[Work instruction] Starting at the line with "fx_px: 1408" and going on through the line with "exposure_s: 1/100", reproduce each line in the records below exactly and nothing more.

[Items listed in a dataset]
════════

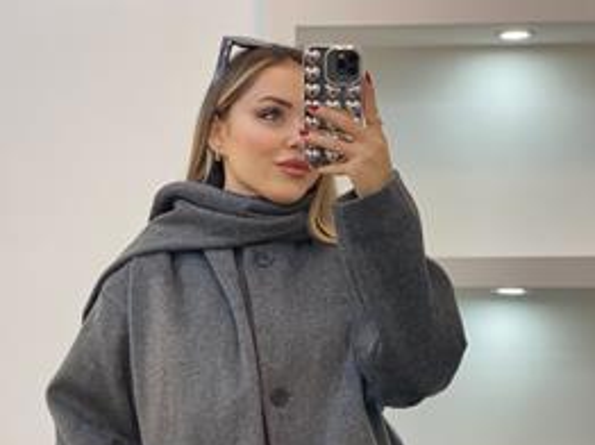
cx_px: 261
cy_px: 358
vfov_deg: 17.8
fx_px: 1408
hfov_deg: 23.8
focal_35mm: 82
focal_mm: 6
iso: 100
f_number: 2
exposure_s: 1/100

════════

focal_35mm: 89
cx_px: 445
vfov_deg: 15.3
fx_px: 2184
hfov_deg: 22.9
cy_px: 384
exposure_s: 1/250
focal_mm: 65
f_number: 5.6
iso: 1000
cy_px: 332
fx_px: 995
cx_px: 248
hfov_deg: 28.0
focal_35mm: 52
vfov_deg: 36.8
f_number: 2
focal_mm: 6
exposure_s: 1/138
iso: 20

════════

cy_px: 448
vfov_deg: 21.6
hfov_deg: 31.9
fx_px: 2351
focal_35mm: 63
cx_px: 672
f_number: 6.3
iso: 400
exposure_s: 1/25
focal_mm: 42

════════

[Written answer]
fx_px: 1408
hfov_deg: 23.8
focal_35mm: 82
focal_mm: 6
iso: 100
f_number: 2
exposure_s: 1/100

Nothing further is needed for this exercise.